Ещё одно следствие его эмигрировавшего русского языка он сам отметил в интервью Дмитрию Радышевскому: «Когда вы, например, пишете по-русски, окруженный англоговорящим миром, вы более внимательно следите за вашей речью: это выражение имеет смысл или оно просто хорошо звучит? Это уже не песенный процесс, когда открываешь рот, не раздумывая над тем, что из него вываливается. Здесь это становится процессом аналитическим, при том, что часто все равно дело начинается с естественной песни. Но потом ты ее записываешь на бумагу, начинаешь править, редактировать, заменять одно слово другим. И это уже аналитический процесс». Здесь он в точку попал: его поздние стихи действительно похожи на анализ или даже медитацию. Чего стоит только «Выступление в Сорбонне»: стихотворение, начисто лишённое рифмы, очень текучее, и на лекцию похожее действительно больше, чем на поэзию.
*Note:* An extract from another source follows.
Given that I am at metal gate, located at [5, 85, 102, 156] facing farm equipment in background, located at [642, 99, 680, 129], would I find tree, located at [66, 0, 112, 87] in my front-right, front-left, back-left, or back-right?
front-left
...естественно, что стремиться

к сходству с вещами не следует. С другой стороны, когда

вы больны, необязательно выздоравливать

и нервничать, как вы выглядите. Вот что знают

люди после пятидесяти. Вот почему они

порой, глядя в зеркало, смешивают эстетику с метафизикой.
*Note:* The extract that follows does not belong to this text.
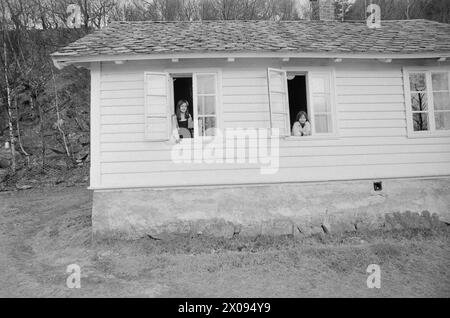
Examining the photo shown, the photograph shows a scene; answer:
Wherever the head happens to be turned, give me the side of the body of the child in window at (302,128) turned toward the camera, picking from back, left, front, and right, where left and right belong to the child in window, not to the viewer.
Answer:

...Есть, впрочем, прямо противоположная версия: Бродский вовсе не космополит, а более чем национальный поэт, по воле судьбы несостоявшийся Вергилий, главный поэт империи. Пересказывать эту точку зрения нет места, можете поискать: это прекрасно сделал Егор Холмогоров [3]. Эта концепция объясняет стихотворение «На независимость Украине», полное желчи и презрения. Построенное, как и любое стихотворение Бродского, с отсылками и метафорами, оно выбивается из ряда других именно эмоциями (которых у него вообще обычно мало) — сильными, резкими, агрессивными и довольно-таки имперскими для «поэта без национальности». Поначалу даже не верили, что это его стихотворение. Она объясняет настойчивое отождествление себя с русской культурой.


Но она не объясняет всего предыдущего. Не объясняет, почему заголовок другого его стихотворения гласит: империя — страна для дураков. А письма римскому другу добавляют: если выпало в ней родиться, лучше жить в глухой провинции у моря. Бродский не тянет на главного поэта империи не потому даже, что он был слишком возвышен над окружающим, сколько потому, что стихи его, как я уже говорил выше, на русские не похожи.
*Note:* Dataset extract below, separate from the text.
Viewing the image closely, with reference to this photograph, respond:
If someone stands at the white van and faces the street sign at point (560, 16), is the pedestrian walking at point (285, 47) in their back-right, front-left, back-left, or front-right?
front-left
Отмахнуться не получается ни от того, ни от другого.


Остаётся синтез двух противоположностей.


Синтез даёт критику мира со стороны римского старца, много повидавшего. Он может выразить сопереживание Риму, хоть первому, хоть третьему, но в целом он осознаёт условность политических дрязг и войн.


Он — имперец в прошлом, причём не в ленинградских шестидесятых, а в двух тысячах лет назад.

И тема смерти, осмысленная им не столько как поэтом, сколько как философом, гораздо более важна для него, и значит — для нас, если мы хотим понять его поэзию.


На фоне этой темы любые лязганья железом меркнут, и стихи становятся холодными — имяреку, тебе, от меня, анонима.


И при этом этот же холодный человек страстно, на протяжении пары десятков лет, любил одну и ту же женщину, оставив целый цикл сильнейших стихов о любви.


Даже здесь не существует, Постум, правил.


1) Безносов. Э. Л. От составителя // Иосиф Бродский. Часть речи / С-Пб.: Издательский Дом «Азбука-классика», 2008. — С. 7.

2) Анжамбеман — это несовпадение смыслового и ритмического окончания, требующего от автора переход на следующую строку или строфу. Он присутствовал в русской поэзии и ранее, но Бродский первым додумался в массовом порядке дробить такие конструкции, как «говоря откровенно», «уже не ваш, но | и ничей», «на улице» «если оно», то есть ставить ритмический акцент на служебные части речи. С моей точки зрения, это заимствовано из английской поэзии.